Media release: 14 September 2020
An Act of Remembrance to mark New Zealand’s contribution to military operations in Malaya and Malaysia from the late 1940s to the mid-1960s will take place at Pukeahu National War Memorial Park on Wednesday 16 September at 11am.
“This commemoration pays tribute to the contribution New Zealand made to Commonwealth forces for nearly 20 years,” Tamsin Evans, Pou Mataaho o Te Hua Deputy Chief Executive Delivery Manatū Taonga Ministry for Culture and Heritage said today.
“Between 1949 and 1966 New Zealand soldiers, sailors and airmen played a small but significant role in two Southeast Asian conflicts: the Malayan Emergency (1948-60) and the subsequent ‘Confrontation Campaign’ between Indonesia and Malaysia (1964-66).
“Approximately 4,000 New Zealand servicemen served during these campaigns.
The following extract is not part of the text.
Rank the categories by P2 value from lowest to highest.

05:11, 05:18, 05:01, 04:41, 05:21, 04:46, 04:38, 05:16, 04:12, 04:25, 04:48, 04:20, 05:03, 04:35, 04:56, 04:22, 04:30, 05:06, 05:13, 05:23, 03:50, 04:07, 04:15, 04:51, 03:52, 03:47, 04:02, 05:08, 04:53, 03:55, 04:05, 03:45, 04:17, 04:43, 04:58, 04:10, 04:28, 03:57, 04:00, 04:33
Sadly, twenty servicemen are recorded on New Zealand’s Roll of Honour as having lost their lives during operational service, three as a result of enemy action.
“New Zealand’s involvement began in 1949 when a flight of RNZAF 41 Squadron Dakotas were used to drop supplies to anti-guerrilla forces. In the late 1950s, both Special Air Service and infantry battalions were sent to Malaya.
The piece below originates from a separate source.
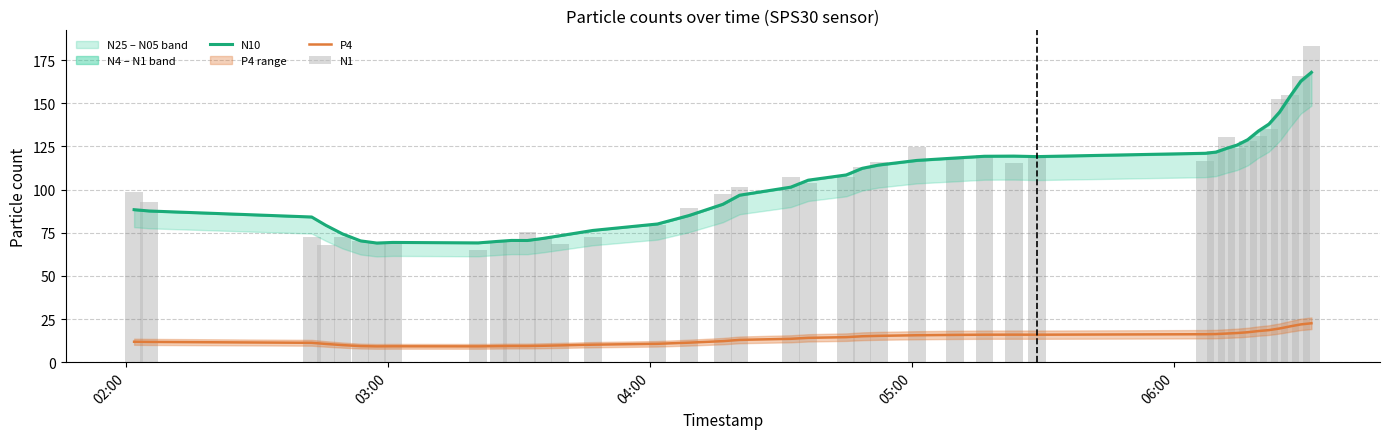

How many categories are shown in the chart?

40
“In 1964, New Zealand began helping the newly federated state of Malaysia to resist Indonesia’s attempt to gain control of the North Borneo territories, in what was known as the Confrontation Campaign.
“On 11 August 1966 Indonesian and Malaysian representatives signed a peace treaty in Bangkok with New Zealanders completing their withdrawal from Borneo in October.
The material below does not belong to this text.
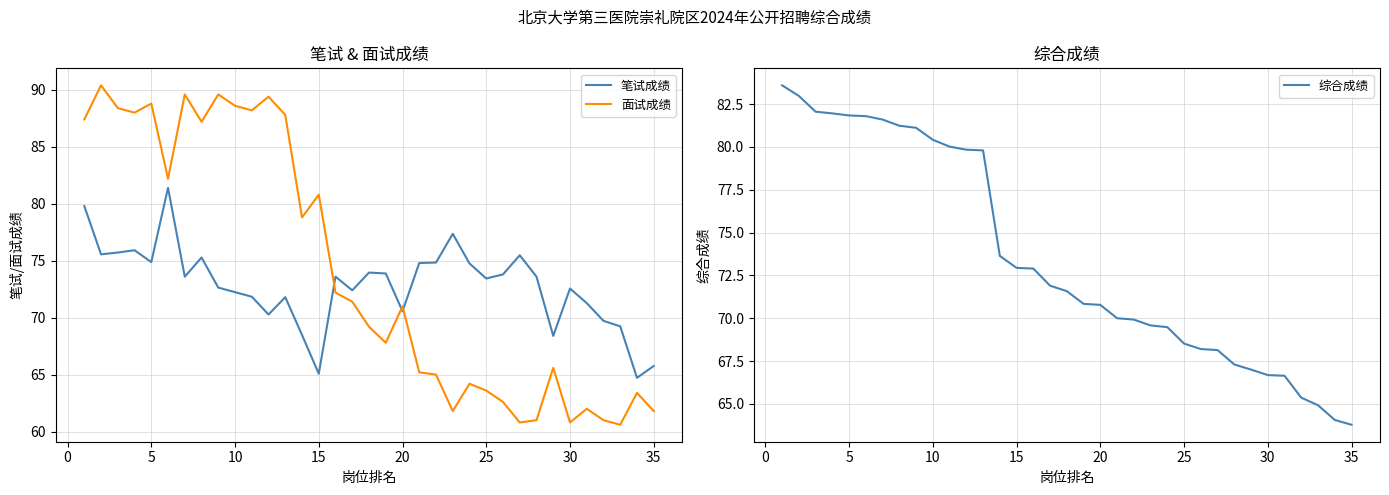

Which series has the largest range (max minus min)?

面试成绩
“This year’s commemoration will be attended by Courts and Justice Minister Andrew Little and Brett Hudson MP representing the Opposition, with representatives from the Diplomatic Corps, New Zealand Malaya Veterans’ Association, and the Royal New Zealand Returned and Services Association.
“In response to the current COVID-19 pandemic, this commemoration will take the form of an Act of Remembrance (wreath laying ceremony) held at the Tomb of the Unknown Warrior and regrettably members of the public are unable to attend,” Tamsin Evans said.